3 of 180 comments (clear)

  1. QA is harrrrd by The+Bungi · · Score: 5, Insightful
    It's hard when everyone is sitting on the same floor of the same building - it must certainly be a *lot* harder under the distributed development model.

    Ultimately, while development can, in certain cases, be done in a vacuum, QA cannot (and should not). It's by nature a collaborative and interactive process.

    I have nothing but respect for the few (good) QA engineers I've worked with.

  2. Re:ISO by zagy · · Score: 5, Insightful

    I suspect clients requiring ISO 9001 just go for commercial software. One part of OSS often is to refuse warranty and alike - IMO this does not quite fit into ISO 9001.

  3. No surprise to QA folks by Anonymous Coward · · Score: 5, Insightful
    QA is a weak point of OSS. Over the years I've occasionally tested OSS to check out what seemed to be inflated claims of quality. Everything I've tested so far has more or less failed to pass muster. The biggest failures are in complexity metrics such as the Halstead or McCabe tests. I don't mean marginal failures or borderline cases. I'm talking huge blowouts. Nothing seems to be immune, from nasm to the OpenBSD ftpd. And fixing the problem is usually so simple--decompose a complex function or procedure into several simpler ones.

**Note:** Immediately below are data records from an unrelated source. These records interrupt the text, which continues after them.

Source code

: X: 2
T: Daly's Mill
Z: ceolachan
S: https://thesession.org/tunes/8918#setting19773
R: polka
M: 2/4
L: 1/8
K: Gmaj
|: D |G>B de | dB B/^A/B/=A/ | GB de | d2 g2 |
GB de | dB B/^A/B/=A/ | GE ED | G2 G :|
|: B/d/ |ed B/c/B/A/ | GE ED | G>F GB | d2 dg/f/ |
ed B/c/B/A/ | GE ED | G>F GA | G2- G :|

    Other areas of problems are attributable to slovenly or "don't give a damn" attitudes--unused variables, unreachable code, "magic number" constants, and so on. Ignoring values returned by a function are very common. Maybe it is acceptable with a library function, but why return a value if you aren't going to use it? It's better to make the function into a procedure by returning void. On a more theoretical level, the use of weak typing even when the language allows for tighter specification of variables. Strong typing is designed to prevent such oddities and inadvertently multiplying a color by date.

    However, in the end it all comes back to complexity. And that is where the biggest improvement in OSS quality can be obtained.